━━━ Passage to read
Before July 2002, most commercial plans covered Prempro with tier-2 copays and no prior authorization. Within 18 months of the WHI E+P publication, surveys showed that roughly 40% of large employer plans had added step-therapy requirements or quantity limits for combined estrogen-progestin products. By 2006, several pharmacy benefit managers moved branded Prempro to tier 3 or non-preferred status, effectively steering patients toward generic alternatives or transdermal estradiol plus oral micronized progesterone.

Medicare Part D

When Part D launched in 2006, most plan formularies listed generic CEE+MPA on tier 1 or 2. Brand Prempro was tier 3 in the majority of plans surveyed by the Kaiser Family Foundation. The coverage structure reflected the post-WHI consensus: HRT was reimbursable for documented vasomotor symptoms, but not for osteoporosis prevention as monotherapy or cardiovascular risk reduction.

Prior Authorization Patterns

A 2010 analysis of pharmacy claims found that prior-authorization denial rates for HRT products rose from <5% pre-WHI to approximately 12% by 2008, with the highest denial rates in women over 60 initiating new prescriptions. This administrative friction, modest by oncology drug standards, still contributed to the prescribing decline that followed WHI.

The Individual Value Calculation

Population-level ICERs are useful for formulary committees. They are less useful for the 52-year-old patient sitting in clinic with night sweats disrupting her sleep four times per week. For that patient, the relevant question is: what does this therapy cost me, and what do I gain?

Out-of-Pocket Cost

With generic CEE+MPA priced at $15 to $40 per month (and with GoodRx-type discount programs sometimes pushing it under $10), the annual out-of-pocket burden for an insured patient is often $60 to $200. For uninsured patients using discount pharmacies, annual cost stays below $500.

Quality-of-Life Gains

Vasomotor symptom relief is difficult to monetize, but published utility studies assign a decrement of 0.05 to 0.15 QALYs per year for moderate-to-severe hot flashes. If combined HRT eliminates symptoms (as it did for roughly 75% of participants in the WHI E+P trial's symptom substudies), the utility gain over 3 to 5 years is measurable and meaningful.

Risk Offset

The WHI E+P hazard ratios translate to absolute risk increases that are small for younger women. The excess breast cancer risk was approximately 8 additional cases per 10,000 women-years in the overall cohort. For women aged 50 to 59, the absolute excess was lower. When weighted against symptom-driven quality-of-life gains and the low drug cost, the individual expected-value calculation often favors short-term use, a conclusion supported by the Endocrine Society's 2015 position statement and the 2022 North American Menopause Society position statement.

Limitations of WHI-Based Economic Models

Every cost-effectiveness analysis built on WHI E+P data inherits the trial's limitations:

Age distribution skew. Mean age at enrollment was 63. Only 33% of participants were 50 to 59. Economic models extrapolating to younger initiators rely on subgroup data with wider confidence intervals.
━━━━━━
━━━ Recorded data
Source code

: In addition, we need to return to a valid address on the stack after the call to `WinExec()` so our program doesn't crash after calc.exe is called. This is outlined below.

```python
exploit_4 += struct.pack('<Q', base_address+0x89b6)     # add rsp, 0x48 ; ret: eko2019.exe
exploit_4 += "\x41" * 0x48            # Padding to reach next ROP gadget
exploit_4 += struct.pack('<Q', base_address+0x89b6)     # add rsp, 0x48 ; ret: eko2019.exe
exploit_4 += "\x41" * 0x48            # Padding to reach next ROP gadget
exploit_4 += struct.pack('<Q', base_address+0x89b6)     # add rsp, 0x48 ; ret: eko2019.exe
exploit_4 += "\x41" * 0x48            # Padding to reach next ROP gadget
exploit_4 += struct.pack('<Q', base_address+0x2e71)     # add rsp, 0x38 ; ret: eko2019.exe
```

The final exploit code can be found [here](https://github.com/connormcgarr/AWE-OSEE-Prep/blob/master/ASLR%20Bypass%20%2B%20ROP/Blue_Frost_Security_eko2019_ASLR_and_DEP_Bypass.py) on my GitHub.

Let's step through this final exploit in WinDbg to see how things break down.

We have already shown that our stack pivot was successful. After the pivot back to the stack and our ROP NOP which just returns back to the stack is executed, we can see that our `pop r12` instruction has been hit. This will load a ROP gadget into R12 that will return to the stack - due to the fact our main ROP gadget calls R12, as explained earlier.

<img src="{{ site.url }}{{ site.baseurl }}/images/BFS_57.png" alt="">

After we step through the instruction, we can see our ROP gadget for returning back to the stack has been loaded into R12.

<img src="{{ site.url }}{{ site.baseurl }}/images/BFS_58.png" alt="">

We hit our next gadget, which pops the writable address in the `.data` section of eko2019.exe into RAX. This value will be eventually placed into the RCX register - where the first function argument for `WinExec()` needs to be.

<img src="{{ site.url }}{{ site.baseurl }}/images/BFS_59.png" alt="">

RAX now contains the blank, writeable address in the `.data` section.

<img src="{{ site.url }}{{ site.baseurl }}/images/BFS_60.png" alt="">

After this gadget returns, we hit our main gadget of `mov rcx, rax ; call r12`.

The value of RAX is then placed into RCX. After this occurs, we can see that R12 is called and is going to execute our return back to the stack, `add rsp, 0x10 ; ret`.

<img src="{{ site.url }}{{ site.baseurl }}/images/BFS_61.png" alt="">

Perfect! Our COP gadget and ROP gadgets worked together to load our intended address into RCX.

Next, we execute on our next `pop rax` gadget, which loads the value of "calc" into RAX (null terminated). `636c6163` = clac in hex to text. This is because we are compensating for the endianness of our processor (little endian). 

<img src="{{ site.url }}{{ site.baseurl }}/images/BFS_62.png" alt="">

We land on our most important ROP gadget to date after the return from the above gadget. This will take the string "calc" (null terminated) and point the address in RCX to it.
━━━━━━
What to work on> In the passage on hormone therapy coverage and cost, begin at the words "Prior Authorization Patterns" and stop after "what do I gain?", then give that portion again with "night sweats" changed to "hot flashes".

Written response>
Prior Authorization Patterns

A 2010 analysis of pharmacy claims found that prior-authorization denial rates for HRT products rose from <5% pre-WHI to approximately 12% by 2008, with the highest denial rates in women over 60 initiating new prescriptions. This administrative friction, modest by oncology drug standards, still contributed to the prescribing decline that followed WHI.

The Individual Value Calculation

Population-level ICERs are useful for formulary committees. They are less useful for the 52-year-old patient sitting in clinic with hot flashes disrupting her sleep four times per week. For that patient, the relevant question is: what does this therapy cost me, and what do I gain?